Sprawling urbanisation under the banner of Greater KL has to be viewed with extreme caution. It reduces significantly the available recreation spaces for residents in PJ and KL. These will make both places less liveable, and aggravate traffic congestion.
The KL High Court has thrown out Save Bukit Gasing’s court case against DBKL Gasing Meridian. Tell us a bit about the case?
Our judicial review (filed February 2008) sought the court to rule that DBKL should have given us a public hearing before issuing Gasing Meridian a development order.
Briefly, the Federal Territory Planning Act (FTPA) 1982 does give leeway for the KL mayor to decide whether to hold a public hearing or not. However, the Town & Country Act (TCPA) 1972 makes a public hearing mandatory, and the TCPA’s amendment in 2001 explicitly states that this would apply to DBKL from March 2002.
Our argument was also that the KL Mayor should have considered the serious risks to lives and property, and used his discretionary powers to hold such a public hearing for better planning decisions.
When Judge Aziah Ali ruled against us, she ruled that DBKL could continue following just the FTPA.
Even though the High Court has ruled in favour of the other side this time, there is still the Court of Appeal and then the Federal Court. We filed an appeal on 24 Sept 2010, so the case will progress to the Court of Appeal.

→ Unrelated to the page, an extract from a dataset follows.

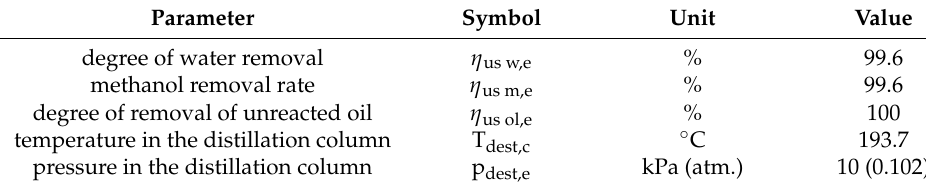
Table 5. Technological assumptions for the purification of methyl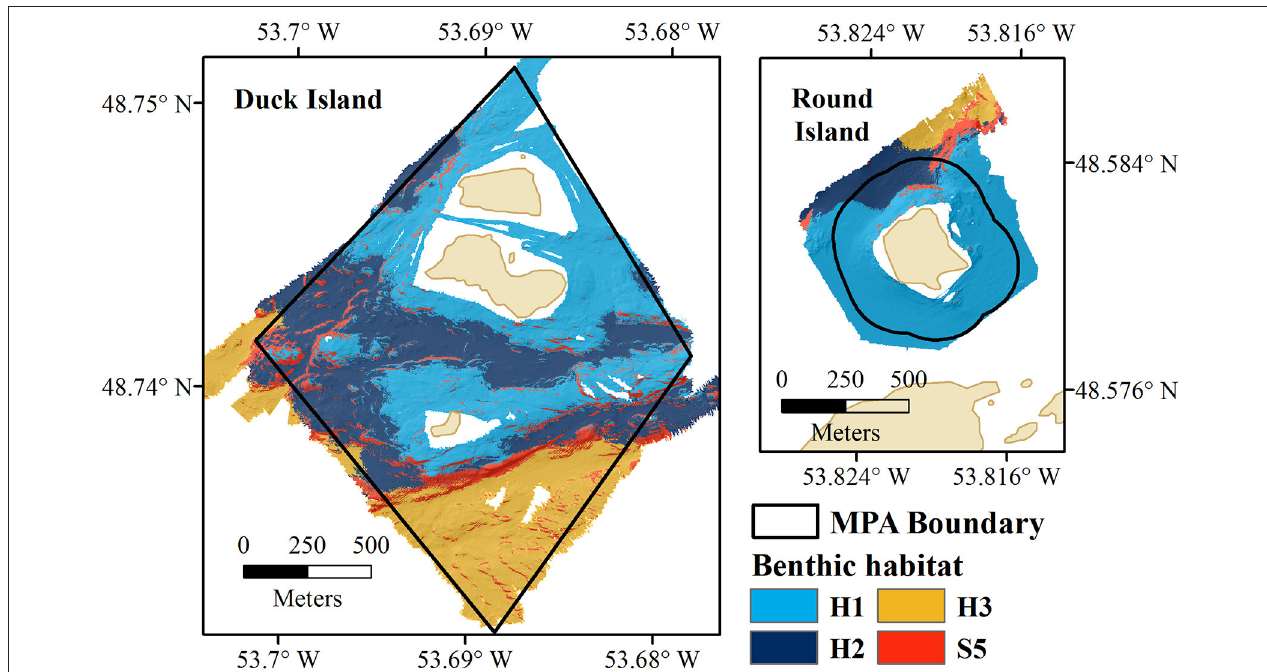
FIGURE 7 | Benthic habitats of the Eastport MPA (Duck Island and Round Island); H1, shallow, rocky habitat; H2, sand and cobble; H3, sand; and S5, high profile bedrock features.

We are confident that DBKL does not have a right to deny us a public hearing, and they have a duty how they have acted within the law. So we expect the Judiciary will eventually rule in our favour.
Any thoughts about your experiences with Save Bukit Gasing?
Frankly, I am still shocked by the attitudes of DBKL and the Federal Territories Ministry. They have treated our concerns dismissively. When you look at the plight of Medan Damansara residents, and other examples, it is clear that they do not act in the public interest.
Most people I have met share our concerns. Unfortunately, after years of the authorities being able to do what they want, many doubt that we can succeed. Fortunately, we have enough support to keep fighting.
However, unless the wider public becomes more vocal against hill-slope development soon, developers will move in on Bukit Gasing with their bulldozers, and the forest on the hills will be destroyed. The judicial process may not move fast enough to prevent this. Ultimately, unless the public is prepared to voice their dissatisfaction with the authorities’ disregard for their concerns, we will not have a liveable environment, nor bring about change for the better.
The priorities of our government need changing, and they will only do so if the general public wakes up and takes direct action. We must not be cowed by authority and big money. If we unit and persevere, we can challenge them. Malaysia needs to change, and I see Save Bukit Gasing as one of the small steps in that journey.